In this case it is not a pendulum, I can't really find an example... Like it's a military pilot and he's joking around and doing fun stuff then he's looping the loop (is that the correct phrase?) so it doesn't really have to do anything with the velocity given at the instant turnaround

That's called a loop, but in that case there is no precise answer. In that case as long as his centripetal acceleration at the top of the arc is greater than or equal to g, the passenger won't fall out of their seat when they are upside down. I think they might simply be looking for the answer $v=0$ at the highest point in a pendulum.

 

[Oliver919]

Yes that's what I thought too (In that case as long as his centripetal acceleration at the top of the arc is greater than or equal to g, the passenger won't fall out of their seat.) because Fz has to be greater or the same as Fg but to calculate the needed velocity for DOING this loop (and here I realize my writing mistake, sorry for that!) and not just to accomplish the loop (because then v = 0 at highest point would be correct, obviously) and thus I ask if my formula is correct for the wanted calculation

To be honest, I don't know if I can state my problem properly I hope you understand what I'm asking for since there has to be a way to calculate the needed velocity

 

[Charles Link]

Yes that's what I thought too (In that case as long as his centripetal acceleration at the top of the arc is greater than or equal to g, the passenger won't fall out of their seat.) because Fz has to be greater or the same as Fg but to calculate the needed velocity for DOING this loop (and here I realize my writing mistake, sorry for that!) and not just to accomplish the loop (because then v = 0 at highest point would be correct, obviously) and thus I ask if my formula is correct for the wanted calculation

In doing a loop, the vertical v is zero at this point, but the horizontal v can be quite large, making for a large $a=v^2/r$.

 

[Oliver919]

Okey, I got that but what do I calculate with this: v = (sqrt(gr)) ? And there comes my other question to your formula: a = v^2/r, well I have to calculate a for my v because that's not given, so that doesn't really help, does it?

I equated Fz and Fg but for which purpose, do you know that?

 

[Charles Link]

Okey, I got that but what do I calculate with this: v = (sqrt(gr)) ?

I equated Fz and Fg but for which purpose, do you know that?

By adjusting the flaps (how fast the airplane turns), or even in an amusement park ride, there is no requirement that the force is exactly zero between the passenger and the seat at the top of the arc. If you have the $a=v^2/r$ larger than g, the person will get pushed against the seat, so making this force zero is not a requirement.
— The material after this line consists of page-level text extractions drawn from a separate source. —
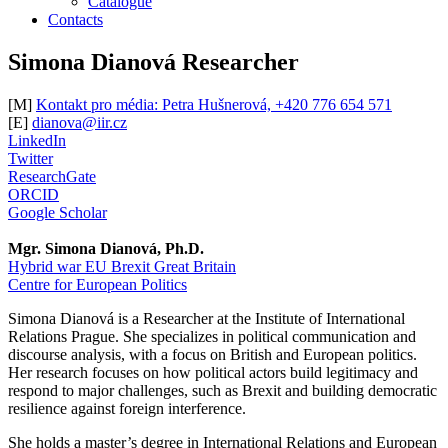
Catalogue
Contacts
Simona Dianová
Researcher
[M]
Kontakt pro média: Petra Hušnerová, +420 776 654 571
[E]
dianova@iir.cz
LinkedIn
Twitter
ResearchGate
ORCID
Google Scholar
Mgr. Simona Dianová, Ph.D.
Hybrid war
EU
Brexit
Great Britain
Centre for European Politics
Simona Dianová is a Researcher at the Institute of International
Relations Prague. She specializes in political communication and
discourse analysis, with a focus on British and European politics.
Her research focuses on how political actors build legitimacy and
respond to major challenges, such as Brexit and building democratic
resilience against foreign interference.
She holds a master’s degree in International Relations and European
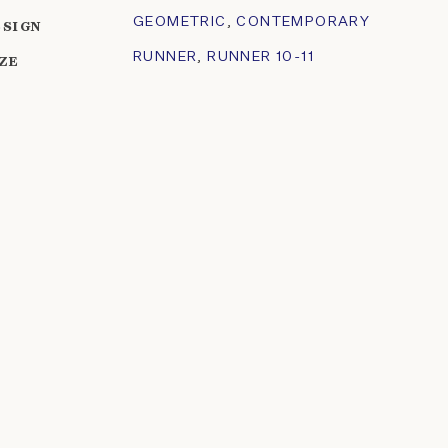
GEOMETRIC
,
CONTEMPORARY
ESIGN
RUNNER
,
RUNNER 10-11
IZE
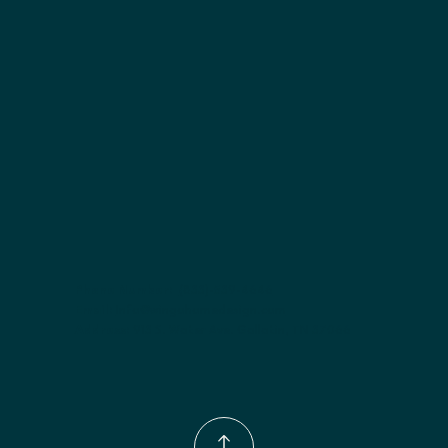
Included:
 Six shelves included
Finish options:
 Polar White; Pebble Grey; Slate; Espresso.
Phone Number:
(833)-539-4646
Email:
Info@wingohomedesign.com
Address:
913 S. Water Ave. Gallatin, TN 37066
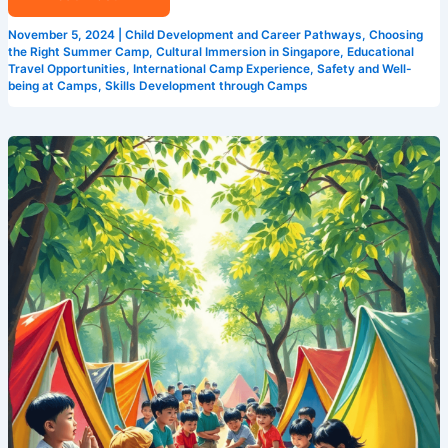
November 5, 2024
|
Child Development and Career Pathways
,
Choosing
the Right Summer Camp
,
Cultural Immersion in Singapore
,
Educational
Travel Opportunities
,
International Camp Experience
,
Safety and Well-
being at Camps
,
Skills Development through Camps
How
Camp
Cosmos
is
Changing
the
Game
for
Summer
Camps
in
Singapore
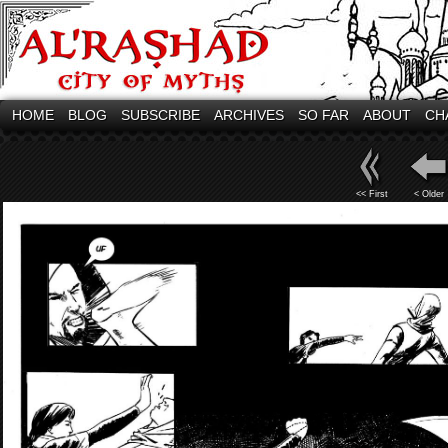
HOME
BLOG
SUBSCRIBE
ARCHIVES
SO FAR
ABOUT
CH
<< First
< Older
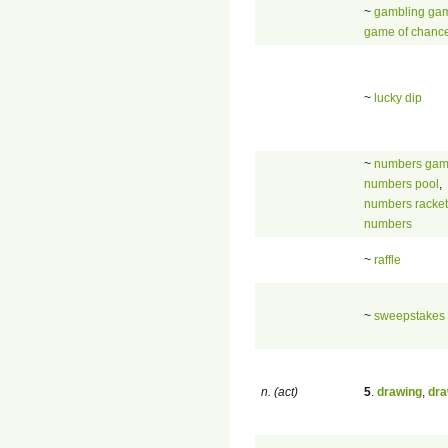
~
gambling ga
game of chanc
~
lucky dip
~
numbers ga
numbers pool
,
numbers racket
numbers
~
raffle
~
sweepstakes
n. (act)
5
.
drawing
,
dra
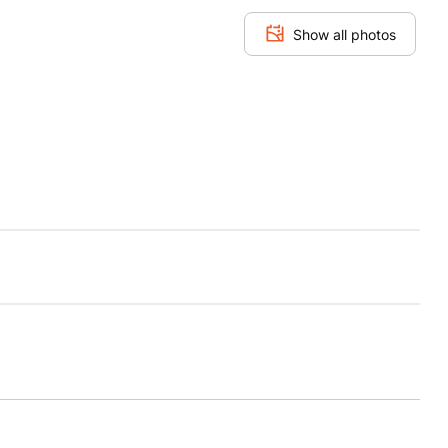
Show all photos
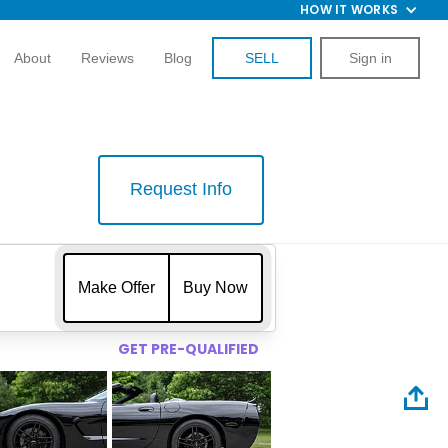
HOW IT WORKS
About
Reviews
Blog
SELL
Sign in
Request Info
$
Make Offer
Buy Now
GET PRE-QUALIFIED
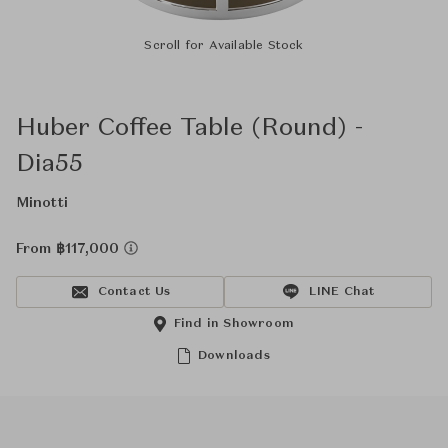
Scroll for Available Stock
Huber Coffee Table (Round) -
Dia55
Minotti
From ฿117,000
Contact Us
LINE Chat
Find in Showroom
Downloads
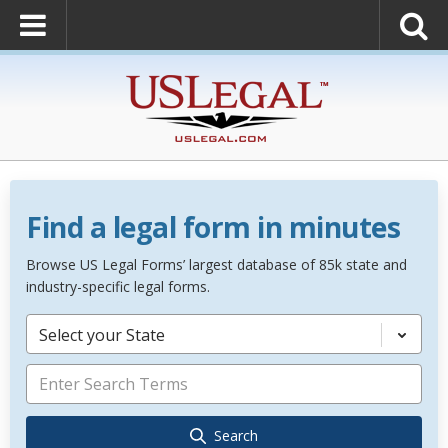
Find a legal form in minutes
Browse US Legal Forms’ largest database of 85k state and
industry-specific legal forms.
Select your State
Search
In general, $F_{net}=F_g+F_{seat}=ma=mv^2/r$ with $F_g=mg$ so that $F_{seat}=m(v^2/r-g)$.

 

[Oliver919]

Aaah I see, this case comes to the same solution afterall as I thought it would be

 

[Charles Link]

Alright but then comes to my mind: How do I calculate a if v is not given (because 0 can't be in this case, and horizontal is unknown)

(Please read the edited part of my last post.) I think you understand the physics of the entire topic for whatever they might ask, but the instructor needs to be more clear on exactly what it is that they want you to compute.

 

[Oliver919]

Yes, he's quite confused and confusing, well I'll take it, thanks!